Tag Archives: Joshua Tree

USA ’17 – The Video

This has been a while coming but finally I have managed to stitch together all the footage from the dashboard camera we took with us to the US (you can read more about the £20 camera here).

Every day that we were in the car we took a short bit of footage to give an idea of what the local scenery was like that day. I have now edited that down into the short video below. I think that this gives a good idea of the huge differences in landscape we experienced over the three weeks we were in the States. In fact, as you will see, there can be great differences even within the space of a few hours. Enjoy!

USA ’17 – Day 17 – Joshua Tree National Park

OK, so I am running out of superlatives now.

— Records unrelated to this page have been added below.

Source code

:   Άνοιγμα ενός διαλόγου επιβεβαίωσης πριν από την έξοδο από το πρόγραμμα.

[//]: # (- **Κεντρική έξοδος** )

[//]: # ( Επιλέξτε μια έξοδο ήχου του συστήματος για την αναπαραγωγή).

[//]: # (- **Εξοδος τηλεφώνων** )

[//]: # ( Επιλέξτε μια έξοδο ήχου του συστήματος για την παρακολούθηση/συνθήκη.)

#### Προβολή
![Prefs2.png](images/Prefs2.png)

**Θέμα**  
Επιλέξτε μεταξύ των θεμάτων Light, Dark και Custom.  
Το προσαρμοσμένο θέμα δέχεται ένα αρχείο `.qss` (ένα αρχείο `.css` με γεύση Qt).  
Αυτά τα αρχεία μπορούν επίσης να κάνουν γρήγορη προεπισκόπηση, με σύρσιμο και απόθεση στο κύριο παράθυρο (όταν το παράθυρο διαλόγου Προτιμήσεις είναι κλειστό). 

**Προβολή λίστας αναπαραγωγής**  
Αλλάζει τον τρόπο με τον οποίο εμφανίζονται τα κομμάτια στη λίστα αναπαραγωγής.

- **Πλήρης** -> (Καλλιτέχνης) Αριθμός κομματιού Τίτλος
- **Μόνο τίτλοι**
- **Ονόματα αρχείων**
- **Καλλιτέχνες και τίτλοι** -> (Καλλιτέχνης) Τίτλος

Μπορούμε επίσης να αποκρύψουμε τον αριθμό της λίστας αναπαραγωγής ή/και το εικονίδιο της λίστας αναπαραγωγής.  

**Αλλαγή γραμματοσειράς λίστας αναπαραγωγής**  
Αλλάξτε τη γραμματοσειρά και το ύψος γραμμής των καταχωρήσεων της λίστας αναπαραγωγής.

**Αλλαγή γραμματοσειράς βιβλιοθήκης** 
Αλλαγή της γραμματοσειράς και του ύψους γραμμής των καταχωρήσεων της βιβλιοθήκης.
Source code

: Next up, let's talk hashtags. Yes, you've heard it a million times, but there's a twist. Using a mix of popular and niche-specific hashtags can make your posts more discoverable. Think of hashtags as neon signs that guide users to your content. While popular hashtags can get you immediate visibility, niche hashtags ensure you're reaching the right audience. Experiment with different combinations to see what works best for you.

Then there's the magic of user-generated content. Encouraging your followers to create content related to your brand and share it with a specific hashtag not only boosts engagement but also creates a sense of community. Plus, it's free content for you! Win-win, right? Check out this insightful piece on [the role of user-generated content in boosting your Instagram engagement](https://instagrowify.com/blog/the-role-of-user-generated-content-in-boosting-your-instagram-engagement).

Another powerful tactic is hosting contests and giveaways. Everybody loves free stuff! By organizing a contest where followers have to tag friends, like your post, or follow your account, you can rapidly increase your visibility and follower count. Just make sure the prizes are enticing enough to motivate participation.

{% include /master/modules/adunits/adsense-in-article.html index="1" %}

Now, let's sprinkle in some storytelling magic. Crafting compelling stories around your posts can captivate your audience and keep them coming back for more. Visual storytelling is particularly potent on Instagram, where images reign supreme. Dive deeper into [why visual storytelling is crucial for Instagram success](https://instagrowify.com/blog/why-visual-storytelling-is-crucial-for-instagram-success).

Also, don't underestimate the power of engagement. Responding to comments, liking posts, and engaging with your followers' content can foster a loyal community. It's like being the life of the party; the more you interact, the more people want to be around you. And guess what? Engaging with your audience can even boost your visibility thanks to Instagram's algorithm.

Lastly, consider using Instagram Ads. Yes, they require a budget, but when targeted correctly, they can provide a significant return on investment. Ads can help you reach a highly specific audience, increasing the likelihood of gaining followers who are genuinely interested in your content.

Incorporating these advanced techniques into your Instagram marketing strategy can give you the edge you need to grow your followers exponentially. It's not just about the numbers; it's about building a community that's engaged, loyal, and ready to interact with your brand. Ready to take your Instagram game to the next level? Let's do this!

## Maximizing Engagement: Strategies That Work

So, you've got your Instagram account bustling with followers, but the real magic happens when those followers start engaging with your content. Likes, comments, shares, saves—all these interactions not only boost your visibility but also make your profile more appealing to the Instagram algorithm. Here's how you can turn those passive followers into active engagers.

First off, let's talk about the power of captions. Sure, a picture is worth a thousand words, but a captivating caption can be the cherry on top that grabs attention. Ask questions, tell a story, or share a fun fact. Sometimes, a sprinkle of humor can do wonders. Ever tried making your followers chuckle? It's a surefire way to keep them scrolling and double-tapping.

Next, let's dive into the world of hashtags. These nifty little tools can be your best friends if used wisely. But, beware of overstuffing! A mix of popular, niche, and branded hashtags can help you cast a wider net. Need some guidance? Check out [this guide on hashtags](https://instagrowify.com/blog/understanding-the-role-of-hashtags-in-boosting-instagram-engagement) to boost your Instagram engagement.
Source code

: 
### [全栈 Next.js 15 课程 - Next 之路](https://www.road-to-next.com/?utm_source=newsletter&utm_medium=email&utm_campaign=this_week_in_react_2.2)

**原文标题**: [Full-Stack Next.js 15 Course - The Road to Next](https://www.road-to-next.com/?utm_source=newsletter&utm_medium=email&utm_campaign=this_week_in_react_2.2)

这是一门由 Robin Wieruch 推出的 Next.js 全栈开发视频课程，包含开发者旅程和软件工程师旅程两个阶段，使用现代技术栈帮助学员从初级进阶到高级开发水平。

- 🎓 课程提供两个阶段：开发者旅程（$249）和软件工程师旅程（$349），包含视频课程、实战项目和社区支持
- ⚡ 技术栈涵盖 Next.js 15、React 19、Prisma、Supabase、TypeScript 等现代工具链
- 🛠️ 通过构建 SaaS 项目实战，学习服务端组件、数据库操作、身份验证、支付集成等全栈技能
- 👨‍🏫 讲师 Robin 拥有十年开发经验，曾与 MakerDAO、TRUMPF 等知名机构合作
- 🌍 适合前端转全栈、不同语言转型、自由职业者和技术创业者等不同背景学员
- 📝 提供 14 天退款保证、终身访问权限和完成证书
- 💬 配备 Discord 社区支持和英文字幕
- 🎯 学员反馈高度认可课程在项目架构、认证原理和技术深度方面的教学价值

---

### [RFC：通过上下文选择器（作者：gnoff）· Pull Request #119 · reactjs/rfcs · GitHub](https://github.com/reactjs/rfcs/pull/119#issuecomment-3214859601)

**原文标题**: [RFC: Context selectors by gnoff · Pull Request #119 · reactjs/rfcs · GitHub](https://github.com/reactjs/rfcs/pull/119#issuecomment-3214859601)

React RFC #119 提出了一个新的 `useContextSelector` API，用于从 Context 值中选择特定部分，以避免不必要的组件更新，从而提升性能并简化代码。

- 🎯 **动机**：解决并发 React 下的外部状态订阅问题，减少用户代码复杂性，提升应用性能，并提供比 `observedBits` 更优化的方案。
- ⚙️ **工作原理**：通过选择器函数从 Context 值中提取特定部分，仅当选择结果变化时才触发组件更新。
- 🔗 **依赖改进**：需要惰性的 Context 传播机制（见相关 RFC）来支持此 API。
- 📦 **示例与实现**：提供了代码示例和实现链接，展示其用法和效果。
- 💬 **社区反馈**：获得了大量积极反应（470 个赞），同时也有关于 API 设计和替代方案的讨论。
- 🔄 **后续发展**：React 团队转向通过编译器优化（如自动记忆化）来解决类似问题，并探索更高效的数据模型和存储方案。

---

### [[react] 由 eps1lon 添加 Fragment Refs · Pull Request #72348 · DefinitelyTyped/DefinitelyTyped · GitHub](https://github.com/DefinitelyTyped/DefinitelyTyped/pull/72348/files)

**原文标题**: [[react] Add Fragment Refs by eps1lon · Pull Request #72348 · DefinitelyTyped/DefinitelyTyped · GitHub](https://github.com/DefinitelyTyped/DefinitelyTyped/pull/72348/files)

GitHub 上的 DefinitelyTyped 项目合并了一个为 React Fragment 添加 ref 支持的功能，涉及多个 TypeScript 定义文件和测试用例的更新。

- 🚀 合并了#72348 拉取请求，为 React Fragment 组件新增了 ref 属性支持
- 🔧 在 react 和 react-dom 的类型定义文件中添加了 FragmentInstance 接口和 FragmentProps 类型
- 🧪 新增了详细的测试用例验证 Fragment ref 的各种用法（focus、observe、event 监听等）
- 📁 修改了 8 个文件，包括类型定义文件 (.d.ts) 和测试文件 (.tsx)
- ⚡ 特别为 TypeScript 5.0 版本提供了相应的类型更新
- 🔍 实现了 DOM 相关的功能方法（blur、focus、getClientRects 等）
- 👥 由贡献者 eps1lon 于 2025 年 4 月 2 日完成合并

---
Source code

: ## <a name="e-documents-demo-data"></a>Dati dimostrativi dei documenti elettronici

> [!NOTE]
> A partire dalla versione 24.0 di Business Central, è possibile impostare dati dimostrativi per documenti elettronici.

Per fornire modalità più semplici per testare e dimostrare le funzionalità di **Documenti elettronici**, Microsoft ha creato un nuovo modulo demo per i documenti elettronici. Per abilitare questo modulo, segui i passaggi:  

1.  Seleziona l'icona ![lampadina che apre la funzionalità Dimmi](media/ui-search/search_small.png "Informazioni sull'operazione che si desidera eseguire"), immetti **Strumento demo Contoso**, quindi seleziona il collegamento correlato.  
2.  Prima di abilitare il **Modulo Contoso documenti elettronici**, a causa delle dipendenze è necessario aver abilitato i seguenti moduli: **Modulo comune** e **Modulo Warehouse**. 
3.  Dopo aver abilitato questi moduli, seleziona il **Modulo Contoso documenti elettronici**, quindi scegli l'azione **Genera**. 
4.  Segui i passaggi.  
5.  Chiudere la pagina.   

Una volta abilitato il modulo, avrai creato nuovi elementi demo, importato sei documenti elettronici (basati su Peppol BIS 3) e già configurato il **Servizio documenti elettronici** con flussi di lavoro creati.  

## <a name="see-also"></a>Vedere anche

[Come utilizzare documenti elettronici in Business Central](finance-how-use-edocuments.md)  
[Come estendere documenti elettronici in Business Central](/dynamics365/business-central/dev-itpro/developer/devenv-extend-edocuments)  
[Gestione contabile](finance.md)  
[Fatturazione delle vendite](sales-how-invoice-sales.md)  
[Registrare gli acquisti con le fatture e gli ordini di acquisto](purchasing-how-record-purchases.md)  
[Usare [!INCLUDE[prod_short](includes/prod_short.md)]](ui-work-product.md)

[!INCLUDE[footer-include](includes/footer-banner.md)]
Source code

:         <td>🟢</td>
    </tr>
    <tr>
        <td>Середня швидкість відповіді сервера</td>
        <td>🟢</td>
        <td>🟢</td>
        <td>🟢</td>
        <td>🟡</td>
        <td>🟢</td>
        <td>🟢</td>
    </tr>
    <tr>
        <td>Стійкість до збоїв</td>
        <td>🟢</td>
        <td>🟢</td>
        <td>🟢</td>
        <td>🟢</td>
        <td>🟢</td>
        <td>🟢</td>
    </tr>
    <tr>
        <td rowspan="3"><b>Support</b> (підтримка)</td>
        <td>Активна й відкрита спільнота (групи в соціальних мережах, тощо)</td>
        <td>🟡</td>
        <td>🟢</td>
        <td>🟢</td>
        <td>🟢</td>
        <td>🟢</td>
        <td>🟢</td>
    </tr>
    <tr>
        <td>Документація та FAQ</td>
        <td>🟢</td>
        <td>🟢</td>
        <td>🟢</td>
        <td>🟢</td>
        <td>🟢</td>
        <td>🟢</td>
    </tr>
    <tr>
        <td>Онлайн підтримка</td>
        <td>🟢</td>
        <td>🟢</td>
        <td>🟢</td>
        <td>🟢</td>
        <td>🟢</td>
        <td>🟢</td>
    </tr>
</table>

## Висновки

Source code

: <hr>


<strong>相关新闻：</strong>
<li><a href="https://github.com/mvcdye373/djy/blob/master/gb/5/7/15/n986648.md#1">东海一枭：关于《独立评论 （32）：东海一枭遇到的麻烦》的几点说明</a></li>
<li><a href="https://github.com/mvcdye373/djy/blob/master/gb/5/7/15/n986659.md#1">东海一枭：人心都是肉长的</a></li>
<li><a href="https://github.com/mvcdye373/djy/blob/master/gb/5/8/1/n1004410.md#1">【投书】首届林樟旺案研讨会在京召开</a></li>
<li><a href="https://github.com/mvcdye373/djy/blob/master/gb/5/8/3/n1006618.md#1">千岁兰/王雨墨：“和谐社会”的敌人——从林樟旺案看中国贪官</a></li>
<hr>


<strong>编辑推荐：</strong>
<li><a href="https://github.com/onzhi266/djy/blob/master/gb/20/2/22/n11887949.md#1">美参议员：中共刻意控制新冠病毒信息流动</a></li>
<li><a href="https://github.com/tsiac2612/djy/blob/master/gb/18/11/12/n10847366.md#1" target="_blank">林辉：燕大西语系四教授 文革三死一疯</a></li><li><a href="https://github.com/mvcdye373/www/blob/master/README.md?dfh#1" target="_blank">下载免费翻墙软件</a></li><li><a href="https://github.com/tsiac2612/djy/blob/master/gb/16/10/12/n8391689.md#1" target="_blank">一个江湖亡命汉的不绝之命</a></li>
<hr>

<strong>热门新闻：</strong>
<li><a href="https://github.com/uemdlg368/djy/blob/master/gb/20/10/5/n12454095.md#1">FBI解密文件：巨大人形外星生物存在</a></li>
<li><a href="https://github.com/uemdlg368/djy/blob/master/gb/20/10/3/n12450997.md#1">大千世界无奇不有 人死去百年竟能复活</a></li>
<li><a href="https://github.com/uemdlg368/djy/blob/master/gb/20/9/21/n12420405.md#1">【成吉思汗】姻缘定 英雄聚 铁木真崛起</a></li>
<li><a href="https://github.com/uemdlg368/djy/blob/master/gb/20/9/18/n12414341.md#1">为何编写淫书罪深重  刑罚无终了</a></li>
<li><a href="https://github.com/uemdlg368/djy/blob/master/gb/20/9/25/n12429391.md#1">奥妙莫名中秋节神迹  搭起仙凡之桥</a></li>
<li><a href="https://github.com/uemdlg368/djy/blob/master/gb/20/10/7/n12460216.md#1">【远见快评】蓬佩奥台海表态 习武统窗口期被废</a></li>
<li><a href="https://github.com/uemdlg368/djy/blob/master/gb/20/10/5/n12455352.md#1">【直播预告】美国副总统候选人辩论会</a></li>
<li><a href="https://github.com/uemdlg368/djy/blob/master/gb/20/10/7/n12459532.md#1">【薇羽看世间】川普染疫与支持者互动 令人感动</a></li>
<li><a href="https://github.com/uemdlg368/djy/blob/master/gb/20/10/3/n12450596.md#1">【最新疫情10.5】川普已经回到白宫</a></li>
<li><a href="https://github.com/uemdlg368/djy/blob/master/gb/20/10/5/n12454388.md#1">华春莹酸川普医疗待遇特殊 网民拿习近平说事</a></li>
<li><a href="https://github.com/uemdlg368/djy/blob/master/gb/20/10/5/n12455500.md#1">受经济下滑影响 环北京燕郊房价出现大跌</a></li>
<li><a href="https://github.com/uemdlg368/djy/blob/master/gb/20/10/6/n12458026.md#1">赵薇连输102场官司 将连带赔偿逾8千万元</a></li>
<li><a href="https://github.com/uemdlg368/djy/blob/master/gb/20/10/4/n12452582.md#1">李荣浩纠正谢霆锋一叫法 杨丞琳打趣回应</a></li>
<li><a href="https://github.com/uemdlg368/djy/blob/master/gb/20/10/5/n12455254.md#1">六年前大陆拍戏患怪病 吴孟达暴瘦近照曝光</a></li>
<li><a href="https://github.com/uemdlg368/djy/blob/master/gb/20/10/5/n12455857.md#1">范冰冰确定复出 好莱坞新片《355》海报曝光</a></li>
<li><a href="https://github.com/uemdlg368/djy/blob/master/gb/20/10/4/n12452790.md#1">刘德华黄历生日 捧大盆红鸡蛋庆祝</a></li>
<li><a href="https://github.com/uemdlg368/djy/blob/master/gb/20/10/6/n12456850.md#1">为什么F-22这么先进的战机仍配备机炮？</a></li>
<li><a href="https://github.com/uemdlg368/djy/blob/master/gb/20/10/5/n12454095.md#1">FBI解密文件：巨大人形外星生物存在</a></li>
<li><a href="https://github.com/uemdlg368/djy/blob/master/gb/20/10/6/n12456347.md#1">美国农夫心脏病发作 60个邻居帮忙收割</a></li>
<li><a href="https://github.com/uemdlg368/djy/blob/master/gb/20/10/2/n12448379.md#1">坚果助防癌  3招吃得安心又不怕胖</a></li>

I said yesterday that it was sad now that we have done all the “big ticket” items and we have really. Nobody is going to put Joshua Tree National Park above the Grand Canyon or Yosemite but they should and you really really should. It is a real gem.

We spent all day in the park today and it is the most amazing place. Better even than the Grand Canyon and that was pretty spectacular. Partly that is because, I suspect, that all we had time for at the canyon was to stand at the rim and look down. At Joshua Tree you are in it with it all around you and although it is pretty small in area there is so much diverse scenery to see and be part of.

Arch Rock, Joshua Tree National Park

As we walked around the many trails and was wowed once more I did feel a little like a vandal through. This place has stood untouched for millions of years and now we are trampling over it and wearing it down at a faster rate than ever before.

Nevertheless, trample we did as we went to Hidden valley, Skull rock, Face rock, Split rock, Arch rock, Cholla cactus garden and Barker dam.

The cactus garden is a great example of the diversity of the area. It is an area of about five acres in which nothing but Cholla cacti grow and they are found nowhere else in the park. Very peculiar.

Cholla Cactus Garden, Joshua Tree National Park

By the end of what was a pretty full on day we came back to Joshua Tree the town where we found an Indian restaurant and had a taste of home before returning to the B&B.

Now I am sitting outside our room and there is zero noise or light pollution and if I look up it is so dark that you can see not only many stars but the milky way too.

This is definitely somewhere I would want to come back to again.

USA ’17 – Day 16 – On the Road to Joshua Tree

Today was probably the longest drive of the whole holiday travelling from Williams, Arizona to Joshua Tree, California. Helen and I both realised that even though we still have five-ish days of the holiday left with the Grand Canyon out the way all the “big ticket” destinations are now done (with apologies to the Joshua Tree National Park and San Diego!) which is sad.

The route took as through the Mojave Desert which had long, long straight roads with flat sandy desert either side. Pretty much like the above really. Not the most exciting scenery we have been through on our travels.

The views from our overnight stop though were fantastic, even if it did require some off-roading to reach. The Desert Lily is just at the edge of the Joshua Tree national park and is reached via an unmade road to a beautiful B&B in the quietest location I think we have ever been. I’m currently sat outside in the shade typing this and it really is idyllic (and hot – 30 degrees).


As I have some free time let’s talk about tipping. Whenever you read anything about eating out in the US tipping always comes up and it does seem to be a big deal. That is because tipped workers are paid less than the minimum wage in the expectation that the difference will be made up through tips. I personally think that is outrageous. Basically it is an excuse to pay workers less.

So you are expected to tip heavily. If you tip 10% (which would be usual in the UK) this is considered that you haven’t enjoyed your meal or service in some way. 15-20% is considered the norm.

I don’t mind tipping but my reason for giving a tip is for good or exceptional service not just for doing the job but that seems to be the case here. I remember the service being great in Florida but here on the West Coast it hovers somewhere between ordinary and mediocre. That is apart from the woman at breakfast this morning who I wanted to tell “look you are getting a tip can you please turn off the smile? It’s 8am for goodness sake!”

Where tipping gets really silly is places like Applebees (a mistake going in there I know) where we ordered through a machine on the table and also paid this way. We only ever saw our server once when they brought our food to the table but I was still expected to tip even though I had done all the work!

And while we’re at it the process is incredibly insecure too. First you get the bill which you check over and find that, of course, there are two flavours of tax added. In San Francisco along local taxes (7.25%) there was also an additional 4.9% “in part to help offset the cost of Government mandated expenses”.

You leave your credit card and THEN THEY COME AND TAKE IT AWAY!!! Have they never seen The Real Hustle?

Having no doubt cloned my card and taken the money off it is returned to me (no chip & pin required here, nor a signature check for that matter). I am now also given multiple bits of paper and a pen onto which I can add a tip. This is then returned and at some unspecified later date the additional amount is also taken from your card.

What a complete and utter pain in the arse. It’s a wonder anyone leaves anything.